Acts 12:21 And upon a set day Herod, arrayed in royal apparel, sat upon his throne, and made an oration unto them. And the people gave a shout, saying, It is the voice of a god, and not of a man. And immediately the angel of the Lord smote him, because he gave not God the glory: and he was eaten of worms, and gave up the ghost.
II Peter 2:4-9 For if God spared not the angels that sinned, but cast them down to hell, and delivered them into chains of darkness, to be reserved unto judgment; And spared not the old world, but saved Noah the eighth [person,] a preacher of righteousness, bringing in the flood upon the world of the ungodly; {2:6} And turning the cities of Sodom and Gomorrah into ashes condemned [them] with an overthrow, making [them] an ensample unto those that after should live ungodly; {2:7} And delivered just Lot, vexed with the filthy conversation of the wicked: {2:8} (For that righteous man dwelling among them, in seeing and hearing, vexed [his] righteous soul from day to day with [their] unlawful deeds;) {2:9} The Lord knoweth how to deliver the godly out of temptations, and to reserve the unjust unto the day of judgment to be punished.

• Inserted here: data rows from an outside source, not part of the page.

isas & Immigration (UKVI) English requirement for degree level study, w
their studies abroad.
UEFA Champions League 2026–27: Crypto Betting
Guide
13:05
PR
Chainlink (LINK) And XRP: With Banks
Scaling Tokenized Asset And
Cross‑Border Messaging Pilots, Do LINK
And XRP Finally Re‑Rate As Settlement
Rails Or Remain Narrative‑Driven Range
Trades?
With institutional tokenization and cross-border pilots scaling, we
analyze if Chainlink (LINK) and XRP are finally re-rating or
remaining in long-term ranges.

Revelation 2:23 And I will kill her children with death; and all the churches shall know that I am he which searcheth the reins and hearts: and I will give unto every one of you according to your works.
Notice the active verbs highlighted in these passages. God does not just permit, he does!

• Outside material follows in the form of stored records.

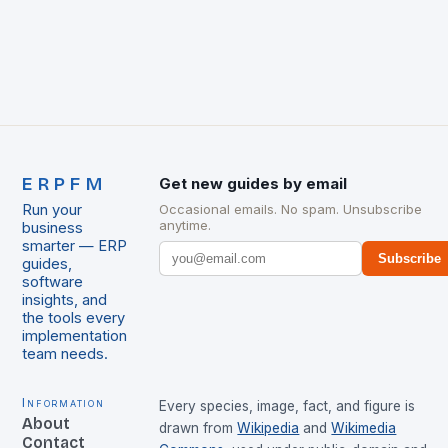
ERPFM
Get new guides by email
Run your
Occasional emails. No spam. Unsubscribe
anytime.
business
smarter — ERP
Subscribe
guides,
software
insights, and
the tools every
implementation
team needs.
Information
Every species, image, fact, and figure is
About
drawn from
Wikipedia
and
Wikimedia
Contact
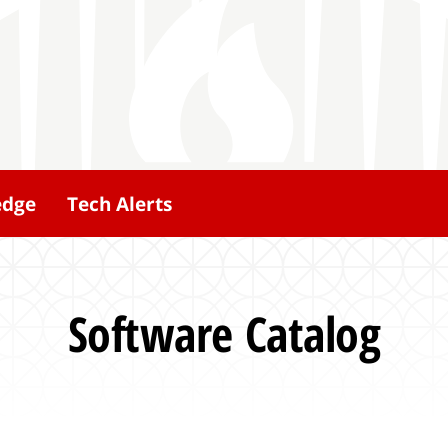
edge
Tech Alerts
Software Catalog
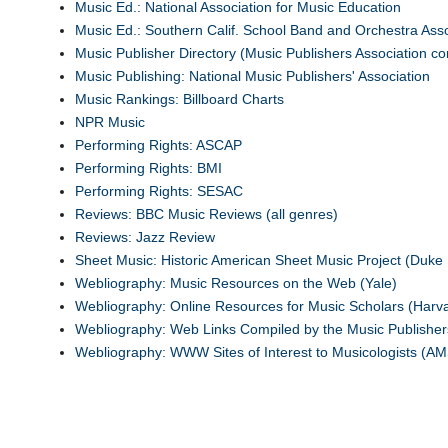
Music Ed.: National Association for Music Education
Music Ed.: Southern Calif. School Band and Orchestra Asso
Music Publisher Directory (Music Publishers Association co
Music Publishing: National Music Publishers' Association
Music Rankings: Billboard Charts
NPR Music
Performing Rights: ASCAP
Performing Rights: BMI
Performing Rights: SESAC
Reviews: BBC Music Reviews (all genres)
Reviews: Jazz Review
Sheet Music: Historic American Sheet Music Project (Duke 
Webliography: Music Resources on the Web (Yale)
Webliography: Online Resources for Music Scholars (Harv
Webliography: Web Links Compiled by the Music Publisher
Webliography: WWW Sites of Interest to Musicologists (AM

Clapp’s second explanation for this seemingly ubiquitous idiom has to do with free will. After rightly suggesting that judgments come as a result of sin, he then suggests that it is only an idiom when the Bible says God directly punishes sin. He only allows it. This is a denial of the gospel, however. God the Father directly punished His Son for the sins of His people. To suggest otherwise, is to blasphemously suggest that it was the direct work of Satan that saved us. That God only PERMITTED us to be saved. That God did not plan our salvation at all. Or somehow planned it only after he saw what men did to Christ outwardly.
Isaiah 53 teaches us that God put his own son to death in order to save us:
Surely he hath borne our griefs, and carried our sorrows: yet we did esteem him stricken, smitten of God, and afflicted. But he was wounded for our transgressions, he was bruised for our iniquities: the chastisement of our peace was upon him; and with his stripes we are healed. All we like sheep have gone astray; we have turned every one to his own way; and the LORD hath laid on him the iniquity of us all. He was oppressed, and he was afflicted, yet he opened not his mouth: he is brought as a lamb to the slaughter, and as a sheep before her shearers is dumb, so he openeth not his mouth. He was taken from prison and from judgment: and who shall declare his generation? for he was cut off out of the land of the living: for the transgression of my people was he stricken. And he made his grave with the wicked, and with the rich in his death; because he had done no violence, neither was any deceit in his mouth. Yet it pleased the LORD to bruise him; he hath put him to grief: when thou shalt make his soul an offering for sin, he shall see his seed, he shall prolong his days, and the pleasure of the LORD shall prosper in his hand.
To deny that God directly punishes sin is to deny the gospel.
[1] Just a few examples: Genesis 6:7, 13:10, 38:7-10; Exodus 12:13, 23:27; Leviticus 23:30; 26:21ff; Psalms 7:11, 9:5, 10:3, 11:5f, 34:16, 50:22; Ezekiel 23:28ff, Amos 5:27, Luke 19:26f; Romans 9:12f, Lamentations 2:20-22, Luke 12:5, Acts 12:23.